Stored data entries
════════

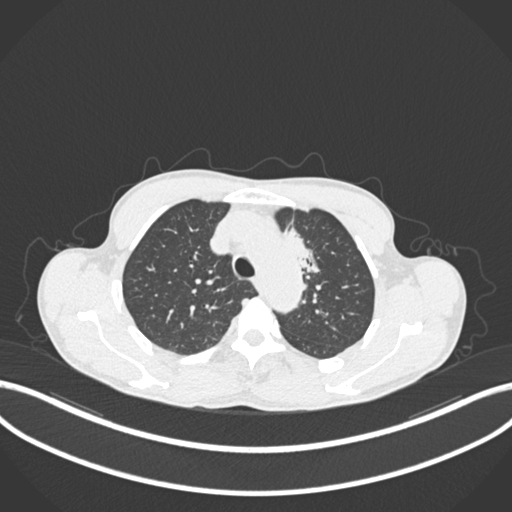
Chest CT, one axial slice; lung window (W 1500 / L -600 HU); 512 × 512 image matrix, field of view 400 × 400 mm. Male patient, age 58 years. From the clinical record (not read from this slice): clinical TNM (as recorded): T1c N1 M0.
Annotated regions visible in this slice (rectangle marked by the reading radiologist):
- lung tumour (recorded histology: adenocarcinoma): bounding box [x1, y1, x2, y2] px = [278, 223, 319, 279]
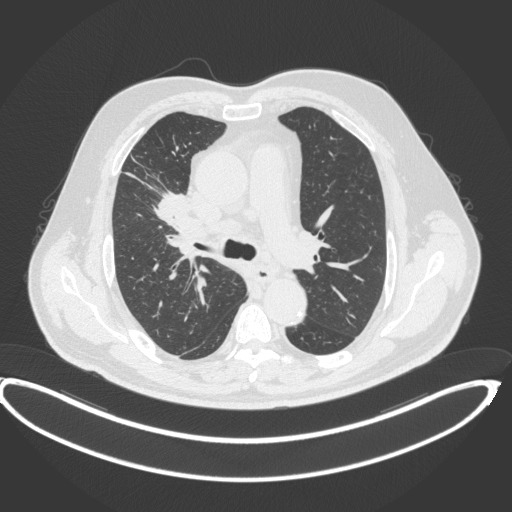
Chest CT, one axial slice; slice 267 of 395 in the series (ordered by position); 120 kVp; lung window (W 1500 / L -600 HU); 1 mm slice thickness; 512 × 512 image matrix, field of view 448 × 448 mm. Male patient, age 62 years. Case-level facts recorded for this patient, not image findings: clinical TNM (as recorded): T1c N3 M1c.
Structures marked on this image (rectangle marked by the reading radiologist):
- lung tumour (recorded histology: adenocarcinoma): bounding box <153,186,193,228> (left, top, right, bottom; pixels)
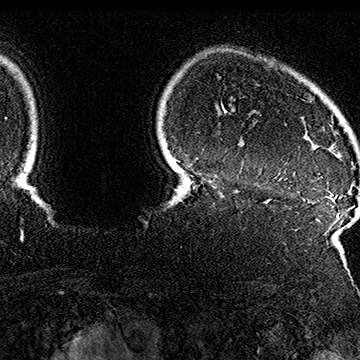
Breast MRI (dynamic contrast-enhanced), one axial slice. Slice 139 of 160 in the series (ordered by position). Cropped to one breast. Dynamic contrast-enhanced series, time point 2 of 7 at this slice position (early post-contrast). 1.5 T. TE 2.8 ms, TR 5.4 ms. 360 × 360 image matrix, field of view 253 × 253 mm. Female patient.
Outlined on this slice (semi-automatically segmented with operator editing):
- enhancing-tissue mask used for the functional tumour volume (all voxels passing the contrast-enhancement thresholds inside the analysis volume; usually the tumour): box from (x=304, y=134) to (x=329, y=184) px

════════

→ **What the exercise asks**: Copy each line from the entries above that has the word "matrix" in it.

→ **Reply**:
Chest CT, one axial slice; lung window (W 1500 / L -600 HU); 512 × 512 image matrix, field of view 400 × 400 mm. Male patient, age 58 years. From the clinical record (not read from this slice): clinical TNM (as recorded): T1c N1 M0.
Chest CT, one axial slice; slice 267 of 395 in the series (ordered by position); 120 kVp; lung window (W 1500 / L -600 HU); 1 mm slice thickness; 512 × 512 image matrix, field of view 448 × 448 mm. Male patient, age 62 years. Case-level facts recorded for this patient, not image findings: clinical TNM (as recorded): T1c N3 M1c.
Breast MRI (dynamic contrast-enhanced), one axial slice. Slice 139 of 160 in the series (ordered by position). Cropped to one breast. Dynamic contrast-enhanced series, time point 2 of 7 at this slice position (early post-contrast). 1.5 T. TE 2.8 ms, TR 5.4 ms. 360 × 360 image matrix, field of view 253 × 253 mm. Female patient.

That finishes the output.